Thanks for the encouragement. I have been back on track for two days now. I still look soooo big, but at least the water weight is coming off. I have been in the bathroom every couple of hours! And I can cross my legs relatively comfortably again. Hopefully I will keep shedding the water. It is very uncomfortable.

I am back to exercising again too. What a huge difference in mindset I have when I exercise. It keeps me from binging. I NEVER binge on exercise days.

Still nervous about Thursday breakfast and Friday dinner. I will choose the least damaging menu item for breakfast and try to eat only half of it. And for the dinner, I will do my best to not order seconds. I am going with a skinny friend, so I will try to imitate her eating habits.

I have forgiven myself for binging and am going to do my best to keep on track for the rest of the year...

danzingurl77 10-10-2012 12:02 AM

Kittykatfan- glad to hear that you're back on track and starting to feel better!

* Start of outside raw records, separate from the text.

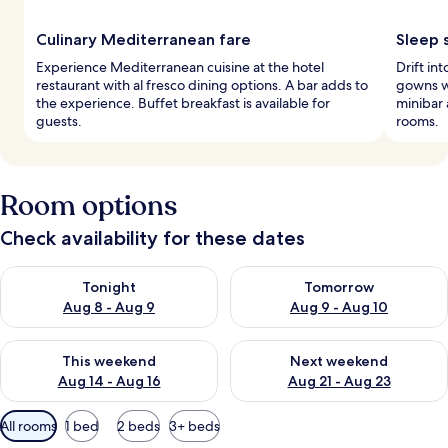
Culinary Mediterranean fare
Sleep 
Experience Mediterranean cuisine at the hotel
Drift in
restaurant with al fresco dining options. A bar adds to
gowns w
the experience. Buffet breakfast is available for
minibar 
guests.
rooms.
Room options
Check availability for these dates
Check availability for tonight Aug 8 - Aug 9
Check availability for tomorr
Tonight
Tomorrow
Aug 8 - Aug 9
Aug 9 - Aug 10
Check availability for this weekend Aug 14 - Aug 16
Check availability for next w
This weekend
Next weekend
Aug 14 - Aug 16
Aug 21 - Aug 23
Available
All rooms
1 bed
2 beds
3+ beds
filters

Atoms- any victory over bingeing is a great one in my book. Today I am SO glad that I didn't completely give in when I wanted to yesterday... I'm willing to bet that you're feeling the same kind of self-satisfaction that can only come from accomplishing something worthwhile, like resisting a binge :)

Alisapearl- good to hear your success story as well! I hope your Week goes as planned!

6 days down for me- and NO urge to binge today. Even just that is something for me to celebrate. :)

danzingurl77 10-10-2012 10:58 PM

7 days today. I wanted to binge SO bad- I kind of still do to be honest. I've had such a crappy day that the irrational part of me says that I deserve to enjoy something tonight, while the smart part is reminding me that as crappy as I feel right now, I'll feel even worse if I binge- and I can't handle feeling worse. So I'm NOT going to binge, and I'm going to feel better tomorrow.